The massive wing features 10,000 pieces of folk art — only about 10 percent of the total Alexander and Susan Girard Collection — with the artwork intentionally left unlabeled; the idea is to simply allow this colorful jumble of cross-cultural art to wash over you.

“The can’t-miss item in our collection is actually 10,000 can’t-miss items,” says Villela. “The pieces come at you from all directions — don’t forget to look up!” (Of course, if you’re dying to know more about all those unlabeled objects, you can pick up a printed gallery guide or a multimedia iPod tour.)

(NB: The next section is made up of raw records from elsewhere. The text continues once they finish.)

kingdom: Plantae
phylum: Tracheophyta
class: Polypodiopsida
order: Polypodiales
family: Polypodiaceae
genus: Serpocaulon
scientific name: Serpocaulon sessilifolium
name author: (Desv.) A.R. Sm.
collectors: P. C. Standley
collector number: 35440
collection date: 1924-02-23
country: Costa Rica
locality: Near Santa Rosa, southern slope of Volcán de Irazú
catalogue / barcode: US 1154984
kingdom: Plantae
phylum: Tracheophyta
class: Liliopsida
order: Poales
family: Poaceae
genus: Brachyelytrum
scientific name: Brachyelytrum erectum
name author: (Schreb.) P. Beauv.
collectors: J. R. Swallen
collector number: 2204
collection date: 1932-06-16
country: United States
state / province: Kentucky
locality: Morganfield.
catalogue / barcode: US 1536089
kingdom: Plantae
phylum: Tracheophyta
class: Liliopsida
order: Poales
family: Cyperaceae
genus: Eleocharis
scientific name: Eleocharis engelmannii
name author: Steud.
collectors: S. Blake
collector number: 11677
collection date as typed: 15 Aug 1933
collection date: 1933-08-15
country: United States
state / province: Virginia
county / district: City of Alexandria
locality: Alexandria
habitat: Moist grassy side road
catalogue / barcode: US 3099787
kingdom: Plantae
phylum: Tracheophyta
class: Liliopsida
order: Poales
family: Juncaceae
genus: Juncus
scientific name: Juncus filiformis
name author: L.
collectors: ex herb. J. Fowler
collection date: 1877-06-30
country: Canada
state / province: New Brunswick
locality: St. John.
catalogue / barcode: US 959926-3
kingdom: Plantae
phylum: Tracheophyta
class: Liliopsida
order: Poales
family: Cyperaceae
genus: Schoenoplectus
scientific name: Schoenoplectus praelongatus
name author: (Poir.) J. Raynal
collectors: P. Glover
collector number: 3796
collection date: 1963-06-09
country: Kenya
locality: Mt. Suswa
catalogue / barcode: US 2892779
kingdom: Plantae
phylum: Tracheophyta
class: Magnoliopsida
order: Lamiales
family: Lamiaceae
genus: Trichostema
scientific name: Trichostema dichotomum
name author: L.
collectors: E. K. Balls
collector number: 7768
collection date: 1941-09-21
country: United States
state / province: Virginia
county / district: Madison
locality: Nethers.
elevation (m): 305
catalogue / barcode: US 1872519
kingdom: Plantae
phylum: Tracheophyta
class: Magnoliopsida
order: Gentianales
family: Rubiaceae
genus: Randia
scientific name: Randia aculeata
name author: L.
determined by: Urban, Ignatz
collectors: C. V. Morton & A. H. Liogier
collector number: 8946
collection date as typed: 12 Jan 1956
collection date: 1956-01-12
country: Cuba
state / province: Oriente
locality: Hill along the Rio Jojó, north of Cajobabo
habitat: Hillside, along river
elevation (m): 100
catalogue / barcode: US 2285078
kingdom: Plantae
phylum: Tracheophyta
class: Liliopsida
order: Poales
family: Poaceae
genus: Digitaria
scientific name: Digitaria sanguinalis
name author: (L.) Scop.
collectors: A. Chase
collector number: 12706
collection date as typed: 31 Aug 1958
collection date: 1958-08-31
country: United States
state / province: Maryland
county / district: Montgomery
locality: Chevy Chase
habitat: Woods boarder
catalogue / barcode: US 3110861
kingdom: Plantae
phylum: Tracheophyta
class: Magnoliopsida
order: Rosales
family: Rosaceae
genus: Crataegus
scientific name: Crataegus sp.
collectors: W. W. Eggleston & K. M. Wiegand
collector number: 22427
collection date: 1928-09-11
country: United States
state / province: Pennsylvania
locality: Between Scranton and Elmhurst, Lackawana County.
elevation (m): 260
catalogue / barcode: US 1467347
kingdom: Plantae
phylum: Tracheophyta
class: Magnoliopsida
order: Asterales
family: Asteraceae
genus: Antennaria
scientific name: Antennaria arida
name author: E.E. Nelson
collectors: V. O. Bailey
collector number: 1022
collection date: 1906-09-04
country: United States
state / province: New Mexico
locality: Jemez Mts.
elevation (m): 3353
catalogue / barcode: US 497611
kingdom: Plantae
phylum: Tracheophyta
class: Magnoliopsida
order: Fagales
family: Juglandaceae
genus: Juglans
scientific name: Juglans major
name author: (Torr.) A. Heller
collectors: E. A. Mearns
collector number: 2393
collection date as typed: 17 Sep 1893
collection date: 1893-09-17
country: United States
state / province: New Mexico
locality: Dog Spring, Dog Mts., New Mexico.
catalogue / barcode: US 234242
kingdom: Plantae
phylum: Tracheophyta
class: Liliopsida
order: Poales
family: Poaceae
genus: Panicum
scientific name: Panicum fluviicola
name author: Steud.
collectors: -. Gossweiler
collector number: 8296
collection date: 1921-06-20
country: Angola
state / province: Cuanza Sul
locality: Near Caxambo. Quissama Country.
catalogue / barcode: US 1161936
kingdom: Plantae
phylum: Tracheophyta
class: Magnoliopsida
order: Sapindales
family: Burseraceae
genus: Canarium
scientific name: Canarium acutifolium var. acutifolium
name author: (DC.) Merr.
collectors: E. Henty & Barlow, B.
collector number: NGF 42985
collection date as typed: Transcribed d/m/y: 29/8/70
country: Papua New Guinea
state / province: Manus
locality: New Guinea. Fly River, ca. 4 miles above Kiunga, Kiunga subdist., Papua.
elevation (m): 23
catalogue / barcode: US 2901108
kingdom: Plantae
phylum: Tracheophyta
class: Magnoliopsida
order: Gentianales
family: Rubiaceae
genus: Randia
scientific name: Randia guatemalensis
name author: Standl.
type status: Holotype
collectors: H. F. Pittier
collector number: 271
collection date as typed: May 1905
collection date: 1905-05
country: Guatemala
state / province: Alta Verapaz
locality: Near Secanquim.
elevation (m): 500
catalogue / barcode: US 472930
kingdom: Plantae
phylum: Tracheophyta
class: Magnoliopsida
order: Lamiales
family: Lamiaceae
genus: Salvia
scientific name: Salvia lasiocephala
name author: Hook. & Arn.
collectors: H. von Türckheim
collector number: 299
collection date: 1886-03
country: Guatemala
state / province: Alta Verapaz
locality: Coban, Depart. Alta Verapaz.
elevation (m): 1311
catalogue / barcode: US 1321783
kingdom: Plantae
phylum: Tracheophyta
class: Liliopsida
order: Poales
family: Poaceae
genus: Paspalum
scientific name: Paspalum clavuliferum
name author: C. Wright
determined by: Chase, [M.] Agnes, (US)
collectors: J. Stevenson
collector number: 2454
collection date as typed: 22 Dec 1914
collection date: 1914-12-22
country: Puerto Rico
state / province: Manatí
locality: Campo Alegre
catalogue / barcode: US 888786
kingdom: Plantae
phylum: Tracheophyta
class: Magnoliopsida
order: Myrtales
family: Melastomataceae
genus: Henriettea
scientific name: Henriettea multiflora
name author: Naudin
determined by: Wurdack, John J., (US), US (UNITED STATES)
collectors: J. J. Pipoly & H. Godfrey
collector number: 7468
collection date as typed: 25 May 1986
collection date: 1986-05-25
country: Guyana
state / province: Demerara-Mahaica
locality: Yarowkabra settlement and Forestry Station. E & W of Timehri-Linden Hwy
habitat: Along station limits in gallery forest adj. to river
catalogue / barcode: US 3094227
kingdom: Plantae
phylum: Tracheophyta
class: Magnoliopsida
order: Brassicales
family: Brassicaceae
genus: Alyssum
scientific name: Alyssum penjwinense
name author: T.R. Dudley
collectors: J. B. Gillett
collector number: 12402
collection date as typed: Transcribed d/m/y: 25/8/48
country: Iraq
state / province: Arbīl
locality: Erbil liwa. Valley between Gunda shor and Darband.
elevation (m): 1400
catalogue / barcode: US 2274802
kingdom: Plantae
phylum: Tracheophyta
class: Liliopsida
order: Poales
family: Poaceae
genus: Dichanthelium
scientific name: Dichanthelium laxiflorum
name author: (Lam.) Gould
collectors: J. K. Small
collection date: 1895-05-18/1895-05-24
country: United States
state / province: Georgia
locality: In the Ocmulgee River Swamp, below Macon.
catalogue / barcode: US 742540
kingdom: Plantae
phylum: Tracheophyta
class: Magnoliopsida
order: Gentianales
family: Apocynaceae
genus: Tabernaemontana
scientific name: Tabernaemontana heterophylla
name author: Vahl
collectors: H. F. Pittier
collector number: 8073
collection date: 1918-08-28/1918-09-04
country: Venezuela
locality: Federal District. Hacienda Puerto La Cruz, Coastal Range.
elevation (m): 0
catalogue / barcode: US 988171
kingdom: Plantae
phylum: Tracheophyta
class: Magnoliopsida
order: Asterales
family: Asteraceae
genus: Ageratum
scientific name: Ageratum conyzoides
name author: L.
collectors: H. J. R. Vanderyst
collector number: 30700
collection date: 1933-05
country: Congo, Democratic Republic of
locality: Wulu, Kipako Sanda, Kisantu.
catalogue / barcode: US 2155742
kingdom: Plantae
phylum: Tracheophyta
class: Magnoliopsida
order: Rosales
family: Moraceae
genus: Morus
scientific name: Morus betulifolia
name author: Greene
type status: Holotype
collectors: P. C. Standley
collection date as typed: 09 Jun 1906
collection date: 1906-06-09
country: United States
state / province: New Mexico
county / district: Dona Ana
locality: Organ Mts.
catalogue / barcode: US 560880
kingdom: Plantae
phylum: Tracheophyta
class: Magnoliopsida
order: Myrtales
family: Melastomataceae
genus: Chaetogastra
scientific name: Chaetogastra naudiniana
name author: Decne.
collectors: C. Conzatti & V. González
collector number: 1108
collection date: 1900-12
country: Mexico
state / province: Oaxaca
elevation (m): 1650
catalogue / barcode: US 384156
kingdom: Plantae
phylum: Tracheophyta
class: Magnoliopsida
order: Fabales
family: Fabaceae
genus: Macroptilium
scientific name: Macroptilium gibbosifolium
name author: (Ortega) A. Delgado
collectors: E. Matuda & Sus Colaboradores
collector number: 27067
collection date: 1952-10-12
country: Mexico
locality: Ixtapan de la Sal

After you spend a few hours burying deeper and deeper into every corner of Multiple Visions, Villela hopes you will take the elevator (aka “Vehicle to the Vault”) down to an overlooked hidden gem: Lloyd’s Treasure Chest, named after late art collector and former Neutrogena CEO Lloyd Cotsen, who donated many pieces to the museum. “In addition to changing exhibitions, there’s a display on ‘What Is Folk Art?’ ” says Villela. “I think many of us think we know what folk art is — maybe quilts or duck decoys — but what do other people around the world make?” The open-storage vault includes such works as a wedding rickshaw from Bangladesh, mechanical toy robots from Japan and a popular fabric sculpture by American artist Mary Bowman depicting an anthropomorphic cow and coyote holding hands on a couch.

July market

If you don’t mind crowds, you might want to visit during the annual International Folk Art Market, held the second weekend of July on the plaza outside. Founded to create economic opportunities for folk artists from around the globe, the market welcomes about 160 sellers from more than 50 countries, including Guatemalan beadwork embroiderers, Indonesian tapestry weavers and Ukrainian icon painters. Sure, you can pick up countless gifts on an around-the-world shopping spree, but the festival offers something more meaningful: a stirring reminder that Bartlett’s mission of celebrating the common bond among craftspeople is alive and well.